# Exercise
What lines below contain the string "primitives"? List them all.

# Records for this task
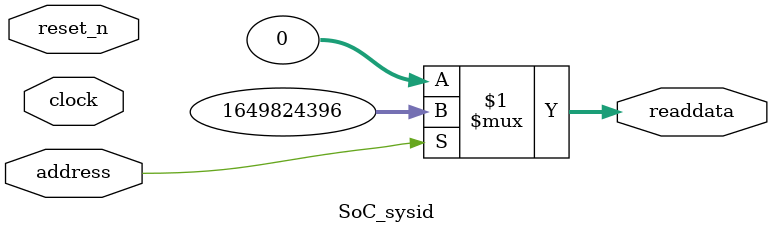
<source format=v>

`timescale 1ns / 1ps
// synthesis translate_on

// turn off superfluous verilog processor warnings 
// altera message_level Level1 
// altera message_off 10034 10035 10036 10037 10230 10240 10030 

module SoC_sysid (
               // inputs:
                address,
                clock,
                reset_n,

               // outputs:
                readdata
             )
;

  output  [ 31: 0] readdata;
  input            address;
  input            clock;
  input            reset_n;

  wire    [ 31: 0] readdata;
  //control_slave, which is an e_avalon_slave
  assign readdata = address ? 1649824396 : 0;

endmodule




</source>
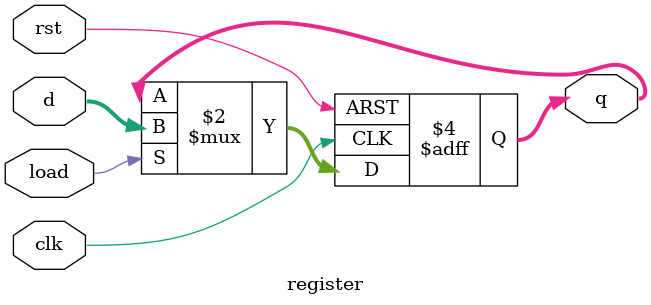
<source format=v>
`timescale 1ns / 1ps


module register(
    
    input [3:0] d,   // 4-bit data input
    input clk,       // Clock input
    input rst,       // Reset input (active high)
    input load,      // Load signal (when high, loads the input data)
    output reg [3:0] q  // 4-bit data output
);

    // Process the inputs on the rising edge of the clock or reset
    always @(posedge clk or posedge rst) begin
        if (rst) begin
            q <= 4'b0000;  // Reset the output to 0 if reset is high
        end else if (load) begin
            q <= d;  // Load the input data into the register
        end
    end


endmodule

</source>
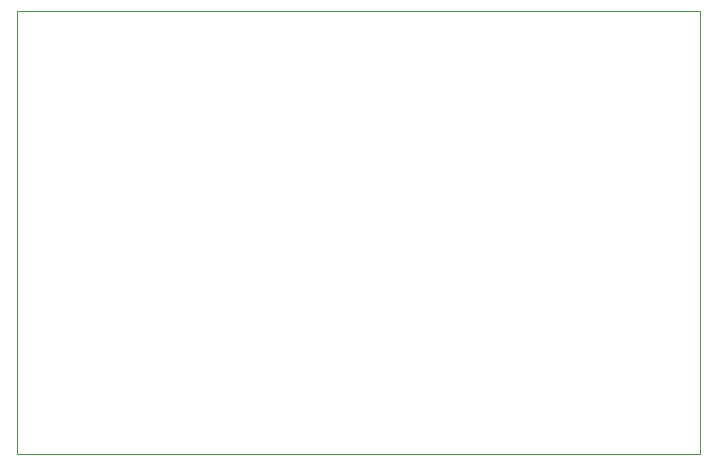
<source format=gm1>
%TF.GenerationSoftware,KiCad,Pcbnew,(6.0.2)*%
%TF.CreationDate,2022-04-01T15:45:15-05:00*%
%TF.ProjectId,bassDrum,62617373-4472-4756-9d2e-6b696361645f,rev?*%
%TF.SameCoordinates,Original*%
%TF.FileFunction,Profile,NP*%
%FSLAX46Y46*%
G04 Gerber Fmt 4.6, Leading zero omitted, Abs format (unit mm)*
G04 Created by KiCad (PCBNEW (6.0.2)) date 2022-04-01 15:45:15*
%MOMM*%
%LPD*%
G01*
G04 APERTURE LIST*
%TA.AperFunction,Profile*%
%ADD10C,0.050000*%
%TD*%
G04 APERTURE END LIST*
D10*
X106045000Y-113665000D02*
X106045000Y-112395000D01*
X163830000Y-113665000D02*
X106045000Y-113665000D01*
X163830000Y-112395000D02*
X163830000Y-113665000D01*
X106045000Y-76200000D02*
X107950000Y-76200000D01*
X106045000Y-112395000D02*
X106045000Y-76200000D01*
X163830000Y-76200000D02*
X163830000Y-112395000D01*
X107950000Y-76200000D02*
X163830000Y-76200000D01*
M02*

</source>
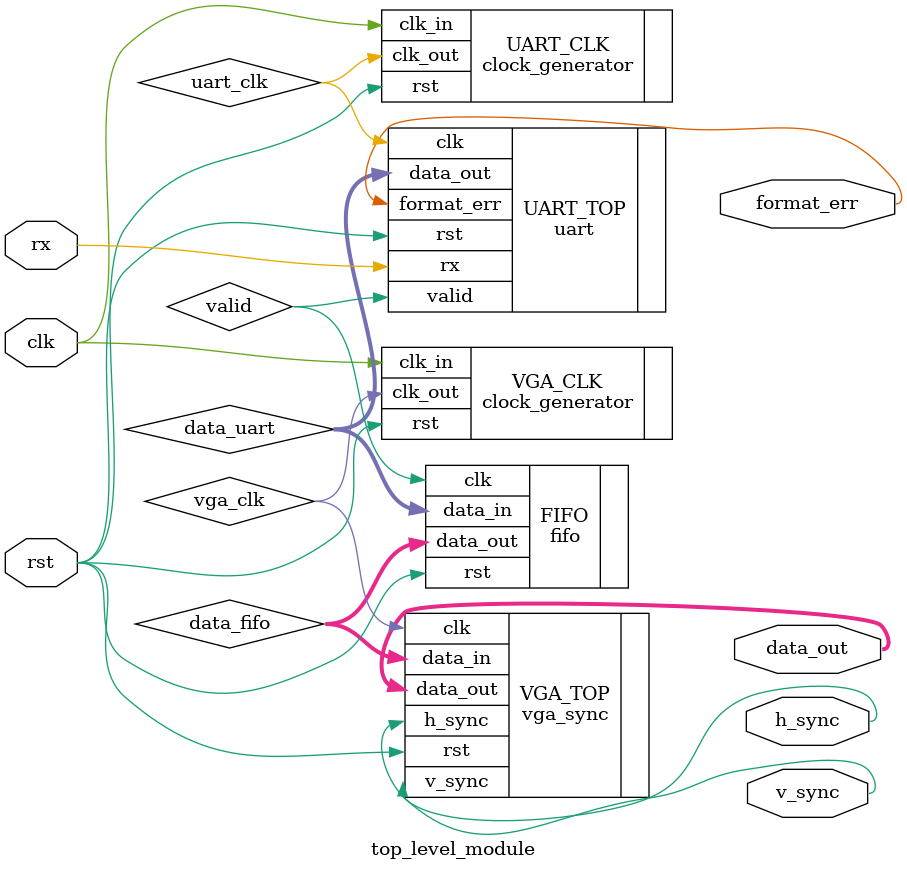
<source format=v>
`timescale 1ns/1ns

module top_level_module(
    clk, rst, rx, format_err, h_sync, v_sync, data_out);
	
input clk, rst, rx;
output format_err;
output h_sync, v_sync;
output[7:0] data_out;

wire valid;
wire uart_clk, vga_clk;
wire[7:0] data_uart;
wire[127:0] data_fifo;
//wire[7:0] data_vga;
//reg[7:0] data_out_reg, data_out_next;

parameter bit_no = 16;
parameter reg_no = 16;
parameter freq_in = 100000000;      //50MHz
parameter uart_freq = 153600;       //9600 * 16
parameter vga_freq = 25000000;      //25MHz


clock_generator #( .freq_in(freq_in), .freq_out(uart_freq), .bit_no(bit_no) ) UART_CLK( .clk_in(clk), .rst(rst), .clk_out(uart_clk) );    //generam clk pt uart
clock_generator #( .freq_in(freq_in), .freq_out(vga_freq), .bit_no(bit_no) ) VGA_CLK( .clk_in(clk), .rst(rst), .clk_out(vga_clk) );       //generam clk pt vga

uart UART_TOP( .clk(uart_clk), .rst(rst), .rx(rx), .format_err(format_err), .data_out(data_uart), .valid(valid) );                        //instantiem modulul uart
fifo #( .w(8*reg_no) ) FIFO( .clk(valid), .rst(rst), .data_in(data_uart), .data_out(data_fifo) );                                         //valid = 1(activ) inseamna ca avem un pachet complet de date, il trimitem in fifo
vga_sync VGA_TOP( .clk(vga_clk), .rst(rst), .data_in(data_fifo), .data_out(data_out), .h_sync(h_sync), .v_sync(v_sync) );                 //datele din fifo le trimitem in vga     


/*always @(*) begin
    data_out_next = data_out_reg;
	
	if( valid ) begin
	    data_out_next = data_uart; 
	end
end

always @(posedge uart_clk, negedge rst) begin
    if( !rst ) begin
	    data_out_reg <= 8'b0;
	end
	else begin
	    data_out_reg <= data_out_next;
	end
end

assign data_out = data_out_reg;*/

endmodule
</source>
--
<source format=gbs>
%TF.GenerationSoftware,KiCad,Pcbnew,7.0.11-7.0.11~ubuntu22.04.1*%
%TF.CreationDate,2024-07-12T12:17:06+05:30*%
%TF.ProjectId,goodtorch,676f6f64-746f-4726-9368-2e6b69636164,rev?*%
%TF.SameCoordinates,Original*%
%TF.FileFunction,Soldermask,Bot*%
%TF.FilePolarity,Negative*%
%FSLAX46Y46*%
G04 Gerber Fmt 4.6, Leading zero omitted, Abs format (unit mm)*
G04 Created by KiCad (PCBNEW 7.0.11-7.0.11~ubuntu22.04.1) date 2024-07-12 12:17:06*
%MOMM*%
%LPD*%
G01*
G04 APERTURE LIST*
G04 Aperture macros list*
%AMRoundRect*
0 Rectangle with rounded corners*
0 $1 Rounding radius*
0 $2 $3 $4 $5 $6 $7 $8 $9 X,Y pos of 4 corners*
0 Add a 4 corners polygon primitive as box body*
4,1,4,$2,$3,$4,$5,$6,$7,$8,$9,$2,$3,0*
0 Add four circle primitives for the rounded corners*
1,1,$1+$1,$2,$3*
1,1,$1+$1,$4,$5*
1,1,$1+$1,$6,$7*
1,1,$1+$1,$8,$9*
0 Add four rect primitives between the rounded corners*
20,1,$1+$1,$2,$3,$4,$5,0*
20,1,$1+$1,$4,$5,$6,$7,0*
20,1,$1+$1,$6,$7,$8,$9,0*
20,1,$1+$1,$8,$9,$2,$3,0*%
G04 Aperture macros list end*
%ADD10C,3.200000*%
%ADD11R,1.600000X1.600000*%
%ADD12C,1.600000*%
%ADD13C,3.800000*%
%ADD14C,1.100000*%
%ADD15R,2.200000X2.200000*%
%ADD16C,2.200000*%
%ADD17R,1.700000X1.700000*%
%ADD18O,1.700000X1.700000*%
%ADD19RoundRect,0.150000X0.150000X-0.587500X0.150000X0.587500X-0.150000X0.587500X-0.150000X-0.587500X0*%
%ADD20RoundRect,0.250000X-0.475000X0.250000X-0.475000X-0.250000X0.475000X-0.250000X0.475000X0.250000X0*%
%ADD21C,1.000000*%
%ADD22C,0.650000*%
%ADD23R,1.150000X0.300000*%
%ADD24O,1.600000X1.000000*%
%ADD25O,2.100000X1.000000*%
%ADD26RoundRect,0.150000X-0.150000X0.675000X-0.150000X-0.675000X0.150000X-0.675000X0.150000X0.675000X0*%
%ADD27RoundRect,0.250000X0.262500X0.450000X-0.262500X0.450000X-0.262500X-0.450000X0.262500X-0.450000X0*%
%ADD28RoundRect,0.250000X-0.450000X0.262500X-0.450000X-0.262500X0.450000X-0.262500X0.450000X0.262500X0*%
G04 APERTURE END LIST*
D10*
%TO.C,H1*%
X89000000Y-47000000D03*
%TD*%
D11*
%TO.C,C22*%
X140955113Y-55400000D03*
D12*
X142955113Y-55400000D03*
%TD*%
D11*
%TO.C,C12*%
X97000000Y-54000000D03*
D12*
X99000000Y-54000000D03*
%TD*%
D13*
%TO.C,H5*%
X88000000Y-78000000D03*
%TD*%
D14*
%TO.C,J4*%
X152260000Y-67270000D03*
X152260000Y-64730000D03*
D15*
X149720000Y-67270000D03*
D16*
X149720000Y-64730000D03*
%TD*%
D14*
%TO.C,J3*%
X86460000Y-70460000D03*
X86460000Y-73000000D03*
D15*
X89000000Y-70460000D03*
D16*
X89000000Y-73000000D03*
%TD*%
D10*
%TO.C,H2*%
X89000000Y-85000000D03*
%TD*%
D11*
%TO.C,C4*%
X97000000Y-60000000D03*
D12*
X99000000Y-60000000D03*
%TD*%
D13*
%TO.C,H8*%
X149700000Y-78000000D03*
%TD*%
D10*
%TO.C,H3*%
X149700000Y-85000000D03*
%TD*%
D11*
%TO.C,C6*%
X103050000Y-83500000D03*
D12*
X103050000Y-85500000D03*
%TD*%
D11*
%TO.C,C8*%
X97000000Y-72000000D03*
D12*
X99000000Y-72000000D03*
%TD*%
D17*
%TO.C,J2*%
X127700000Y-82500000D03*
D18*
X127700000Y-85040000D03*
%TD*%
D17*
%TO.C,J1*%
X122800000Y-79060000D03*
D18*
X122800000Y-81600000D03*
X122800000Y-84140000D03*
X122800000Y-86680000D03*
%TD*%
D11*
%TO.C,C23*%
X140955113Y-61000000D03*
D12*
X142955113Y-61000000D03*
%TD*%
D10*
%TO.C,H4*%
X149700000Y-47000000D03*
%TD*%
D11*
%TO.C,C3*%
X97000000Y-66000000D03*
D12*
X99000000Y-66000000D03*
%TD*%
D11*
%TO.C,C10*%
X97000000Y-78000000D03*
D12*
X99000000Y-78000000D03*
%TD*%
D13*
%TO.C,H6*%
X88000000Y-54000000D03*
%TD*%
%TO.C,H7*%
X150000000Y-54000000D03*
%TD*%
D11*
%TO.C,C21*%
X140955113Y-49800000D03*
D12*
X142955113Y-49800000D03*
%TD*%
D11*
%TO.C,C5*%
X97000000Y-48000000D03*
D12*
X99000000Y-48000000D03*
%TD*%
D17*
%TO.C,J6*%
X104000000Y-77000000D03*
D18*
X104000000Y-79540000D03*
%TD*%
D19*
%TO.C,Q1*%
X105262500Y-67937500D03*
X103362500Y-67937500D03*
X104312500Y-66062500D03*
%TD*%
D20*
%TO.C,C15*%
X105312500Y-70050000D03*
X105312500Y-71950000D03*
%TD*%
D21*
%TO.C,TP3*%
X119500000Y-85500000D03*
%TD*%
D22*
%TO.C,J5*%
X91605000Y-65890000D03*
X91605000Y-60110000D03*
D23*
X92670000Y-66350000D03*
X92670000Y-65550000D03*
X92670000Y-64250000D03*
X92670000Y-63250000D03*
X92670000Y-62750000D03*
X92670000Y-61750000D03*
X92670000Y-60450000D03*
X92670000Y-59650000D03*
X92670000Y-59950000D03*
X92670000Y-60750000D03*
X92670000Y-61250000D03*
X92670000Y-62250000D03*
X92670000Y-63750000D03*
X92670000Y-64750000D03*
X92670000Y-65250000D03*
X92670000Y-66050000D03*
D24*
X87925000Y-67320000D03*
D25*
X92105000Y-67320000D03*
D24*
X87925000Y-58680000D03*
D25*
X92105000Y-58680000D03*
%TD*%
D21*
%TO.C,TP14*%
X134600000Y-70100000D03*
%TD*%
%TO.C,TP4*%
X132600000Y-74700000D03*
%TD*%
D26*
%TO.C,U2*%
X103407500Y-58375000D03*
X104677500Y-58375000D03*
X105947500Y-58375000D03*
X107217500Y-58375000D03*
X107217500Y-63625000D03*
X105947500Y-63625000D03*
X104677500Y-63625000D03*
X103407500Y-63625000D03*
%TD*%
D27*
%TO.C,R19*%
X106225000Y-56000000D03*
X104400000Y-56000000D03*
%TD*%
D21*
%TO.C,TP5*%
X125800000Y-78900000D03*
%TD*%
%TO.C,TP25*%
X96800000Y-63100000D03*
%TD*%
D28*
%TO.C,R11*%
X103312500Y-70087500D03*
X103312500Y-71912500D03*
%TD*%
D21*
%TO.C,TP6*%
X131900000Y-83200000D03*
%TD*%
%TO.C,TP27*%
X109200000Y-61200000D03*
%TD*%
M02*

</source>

# Answer
0 Add four circle primitives for the rounded corners*
0 Add four rect primitives between the rounded corners*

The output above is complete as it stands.